Some of these militant techniques have been used by Iran’s paramilitary Revolutionary Guard, whose Quds, or Jerusalem, force serves as an expeditionary unit that long has liaised with proxy militia groups across the Middle East.
Additionally, the magnitude of the Hamas attack would appear to indicate some level of outside assistance. Given Iran’s history of support for Hamas, there is a certain “common sense” element to considering Iran to be the source of that assistance.
"Iran would be suspect No. 1 in a lineup” of suspects who could give Hamas the ability to launch the stunning terrorist attacks against Israel by air, land and sea and take it by surprise, said Andrew Borene, a senior U.S. intelligence and counterterrorism official until four months ago.
“That doesn't mean that they're guilty,” Borene told USA TODAY in an interview. “It means there's a reason that they're being investigated" for a possible role in the attacks.
Iran "has historically been the largest state sponsor of terrorism," said Borene, whose last job was as a senior executive in the Office of the Director of National Intelligence. "And they are the most active state sponsor of terrorism. So it's not without cause that people are investigating that thread."
Further complicating the picture have been attacks by Hezbollah—another organization receiving Iranian support—against northern Israel, which some say indicates a measure of coordination between Hamas and Hezbollah.
The fighting around the northern Israeli border is at a much smaller scale than in southern Israel near Gaza, the Palestinian coastal enclave to Israel's southwest. But the double-pronged attacks at both poles of Israel left many fearing a more widespread, regional escalation of violence.
"Hezbollah's response from southern Lebanon is not opportunistic," said Lina Khatib, director of the SOAS Middle East Institute at the University of London.

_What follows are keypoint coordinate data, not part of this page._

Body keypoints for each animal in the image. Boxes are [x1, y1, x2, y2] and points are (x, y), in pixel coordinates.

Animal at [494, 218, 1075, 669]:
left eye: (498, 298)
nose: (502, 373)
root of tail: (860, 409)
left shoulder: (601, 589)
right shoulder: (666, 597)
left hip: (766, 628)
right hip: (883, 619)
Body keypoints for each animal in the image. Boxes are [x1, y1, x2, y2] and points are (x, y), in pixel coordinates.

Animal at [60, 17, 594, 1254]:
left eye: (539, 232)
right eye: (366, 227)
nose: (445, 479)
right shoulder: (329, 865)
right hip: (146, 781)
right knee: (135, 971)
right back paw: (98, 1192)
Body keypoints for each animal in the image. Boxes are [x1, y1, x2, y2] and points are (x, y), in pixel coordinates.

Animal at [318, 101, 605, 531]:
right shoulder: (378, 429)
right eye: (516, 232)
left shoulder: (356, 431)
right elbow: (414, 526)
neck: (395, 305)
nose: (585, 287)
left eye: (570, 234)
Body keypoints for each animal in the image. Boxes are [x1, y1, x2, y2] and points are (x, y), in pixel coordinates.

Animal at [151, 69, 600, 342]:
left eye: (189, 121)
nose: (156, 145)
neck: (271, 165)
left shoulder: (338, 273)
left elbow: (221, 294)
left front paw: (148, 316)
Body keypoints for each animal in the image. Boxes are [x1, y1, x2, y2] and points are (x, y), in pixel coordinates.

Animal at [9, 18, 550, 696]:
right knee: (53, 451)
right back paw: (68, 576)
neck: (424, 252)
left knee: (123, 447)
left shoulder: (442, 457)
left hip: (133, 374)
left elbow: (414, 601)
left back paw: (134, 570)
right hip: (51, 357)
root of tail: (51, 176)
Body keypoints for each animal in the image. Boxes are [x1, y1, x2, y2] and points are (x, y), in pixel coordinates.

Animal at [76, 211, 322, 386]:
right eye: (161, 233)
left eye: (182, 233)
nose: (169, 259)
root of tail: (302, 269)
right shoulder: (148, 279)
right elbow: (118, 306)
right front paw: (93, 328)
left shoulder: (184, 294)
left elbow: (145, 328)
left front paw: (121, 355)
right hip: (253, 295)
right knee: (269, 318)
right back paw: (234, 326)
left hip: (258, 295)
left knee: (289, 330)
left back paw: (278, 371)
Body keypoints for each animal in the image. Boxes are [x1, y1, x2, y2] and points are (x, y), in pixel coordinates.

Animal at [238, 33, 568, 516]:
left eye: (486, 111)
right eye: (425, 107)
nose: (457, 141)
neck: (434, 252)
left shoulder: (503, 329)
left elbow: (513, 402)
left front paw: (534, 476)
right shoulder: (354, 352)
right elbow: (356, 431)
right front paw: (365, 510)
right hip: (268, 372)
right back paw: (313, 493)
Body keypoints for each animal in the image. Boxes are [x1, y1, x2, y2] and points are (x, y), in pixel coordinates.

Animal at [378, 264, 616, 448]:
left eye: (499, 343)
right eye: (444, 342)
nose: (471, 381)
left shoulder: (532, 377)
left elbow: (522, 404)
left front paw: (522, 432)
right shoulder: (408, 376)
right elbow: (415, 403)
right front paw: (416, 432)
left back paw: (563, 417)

She said Hezbollah, which is a Shia Muslim organization, and Hamas, a Sunni group, have coordinated for years.
Several analysts said both groups receive financial, military and rhetorical support from Iran.
On Sunday, Israel's ambassador to the United Nations, Gilad Erdan, said that Iranian President Ebrahim Raisi has met with Hamas leaders.
"We know that there were meetings in Syria and in Lebanon, if I remember correctly, with the other leaders of the terror armies that surround Israel," he said. Spokespeople for Hamas did not return requests for comment.
At a minimum, Iran has been supporting Hamas in general, even if it turns out they were not in the loop in the planning and preparation for this particular attack.
As of this writing, there is no “smoking gun” evidence linking Iran to the October 7 attacks aside from the initial (and as of yet uncorroborated) claims reported in the Wall Street Journal by Hamas members that IRGC personnel helped with planning them. There is a considerable amount of circumstantial evidence suggesting that Iran may have had a role in these attacks:
That Iran approves of the attacks and is hoping Hamas and Hezbollah will do more is documented by statements directly attributable to Iran’s leader Ayatollah Ali Khamenei.
That Iran has been supporting Hamas is established through statements made by Iran’s own foreign minister and by Hamas officials.
Did Iran help Hamas carry out the worst terrorist attack ever on Israeli soil? As of this writing, we cannot say with absolute certainty that they did. We cannot say Iran helped plan the attack nor can we say Iran green-lit the attack.
We can say that, without Iran’s overall support, it is highly unlikely Hamas would be in any position to even contemplate such a strike, let alone marshall the resources necessary to undertake such a strike.
Was Iran involved in the October 7 attack? Indirectly at least, yes, they were. The official reporting and the official narratives are not wrong in making that claim.
Whether their involvement was such as to warrant retaliation against Iran by Israel is a far less certain and far more murky question, with no satisfactory answers in either direction.